**INSTRUCTIONS FOR THE TASK:** Change every "phylum" in the rows below to "division" and keep all other text the same. Leave the pictures out of your answer.

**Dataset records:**
============
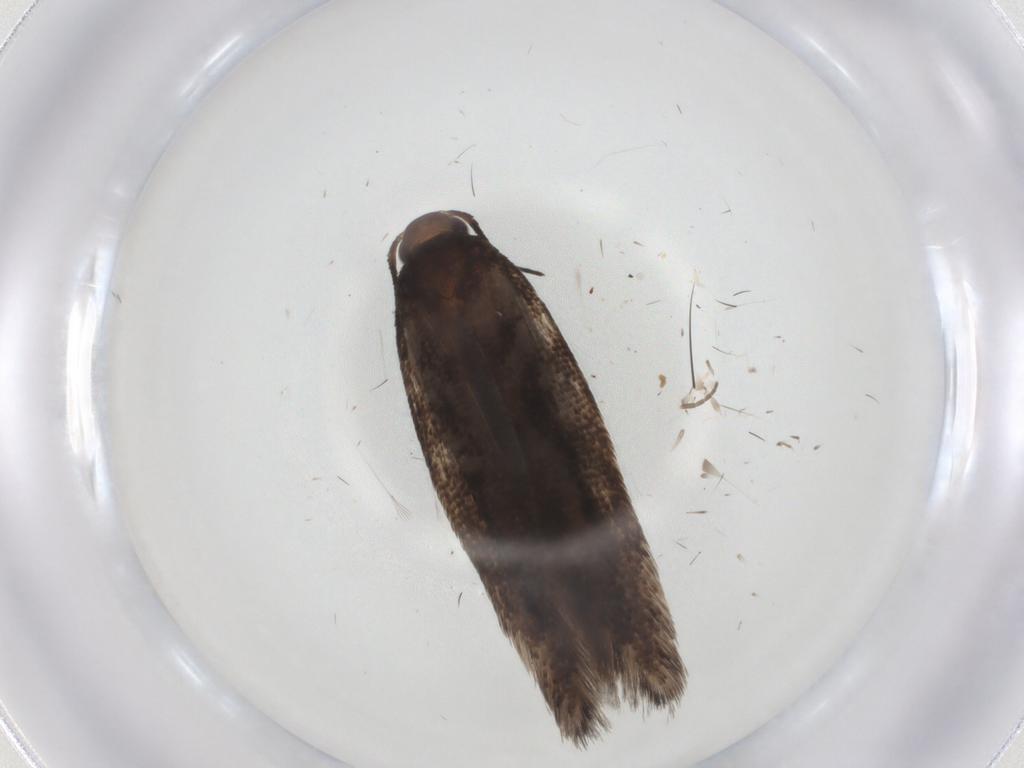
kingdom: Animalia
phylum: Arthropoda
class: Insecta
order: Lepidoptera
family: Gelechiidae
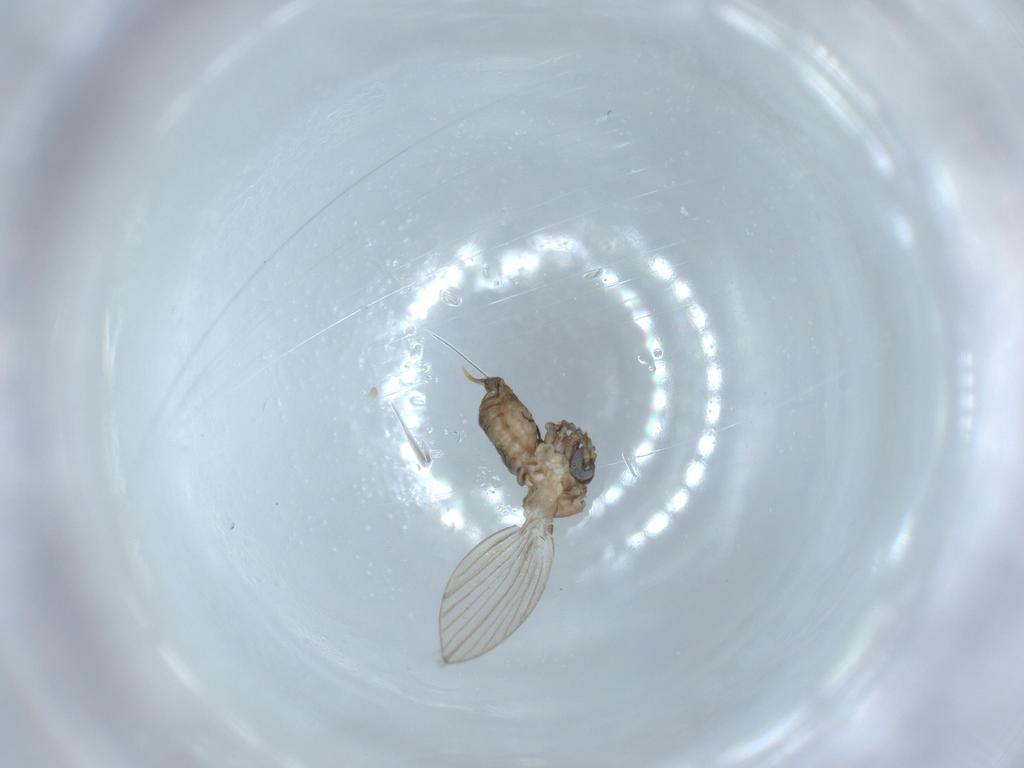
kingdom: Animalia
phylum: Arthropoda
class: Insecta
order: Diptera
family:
============
**THE ANSWER:**
kingdom: Animalia
division: Arthropoda
class: Insecta
order: Lepidoptera
family: Gelechiidae
kingdom: Animalia
division: Arthropoda
class: Insecta
order: Diptera
family:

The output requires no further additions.